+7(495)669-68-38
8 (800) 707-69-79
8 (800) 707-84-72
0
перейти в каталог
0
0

==============================

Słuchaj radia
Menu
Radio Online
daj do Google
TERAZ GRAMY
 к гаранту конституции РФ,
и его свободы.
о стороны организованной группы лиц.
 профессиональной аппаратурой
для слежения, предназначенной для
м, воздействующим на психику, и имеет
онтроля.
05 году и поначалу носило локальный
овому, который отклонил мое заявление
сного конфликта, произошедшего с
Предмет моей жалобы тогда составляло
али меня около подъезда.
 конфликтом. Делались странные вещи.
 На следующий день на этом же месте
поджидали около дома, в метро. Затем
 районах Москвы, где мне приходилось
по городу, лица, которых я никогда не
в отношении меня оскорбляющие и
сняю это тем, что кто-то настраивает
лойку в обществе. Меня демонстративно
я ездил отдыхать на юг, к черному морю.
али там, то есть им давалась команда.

==============================

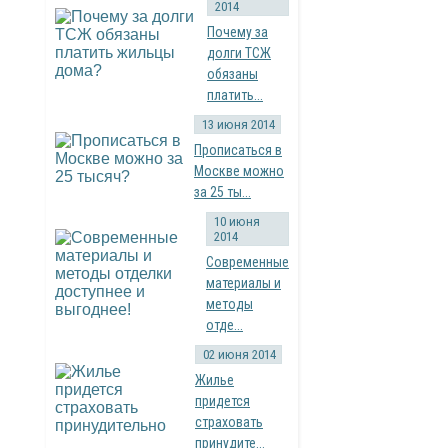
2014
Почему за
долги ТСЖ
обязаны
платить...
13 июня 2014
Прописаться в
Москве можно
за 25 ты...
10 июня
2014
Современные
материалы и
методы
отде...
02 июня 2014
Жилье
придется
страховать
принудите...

==============================

• Task description: Convert the records from the line containing "Słuchaj radia" through the line containing "али там, то есть им давалась команда.", both included, into a Markdown table with the columns Row and Line text, skipping any blank lines.

• Exercise response:
| Row | Line text |
|---|---|
| 1 | Słuchaj radia |
| 2 | Menu |
| 3 | Radio Online |
| 4 | daj do Google |
| 5 | TERAZ GRAMY |
| 6 |  к гаранту конституции РФ, |
| 7 | и его свободы. |
| 8 | о стороны организованной группы лиц. |
| 9 |  профессиональной аппаратурой |
| 10 | для слежения, предназначенной для |
| 11 | м, воздействующим на психику, и имеет |
| 12 | онтроля. |
| 13 | 05 году и поначалу носило локальный |
| 14 | овому, который отклонил мое заявление |
| 15 | сного конфликта, произошедшего с |
| 16 | Предмет моей жалобы тогда составляло |
| 17 | али меня около подъезда. |
| 18 |  конфликтом. Делались странные вещи. |
| 19 |  На следующий день на этом же месте |
| 20 | поджидали около дома, в метро. Затем |
| 21 |  районах Москвы, где мне приходилось |
| 22 | по городу, лица, которых я никогда не |
| 23 | в отношении меня оскорбляющие и |
| 24 | сняю это тем, что кто-то настраивает |
| 25 | лойку в обществе. Меня демонстративно |
| 26 | я ездил отдыхать на юг, к черному морю. |
| 27 | али там, то есть им давалась команда. |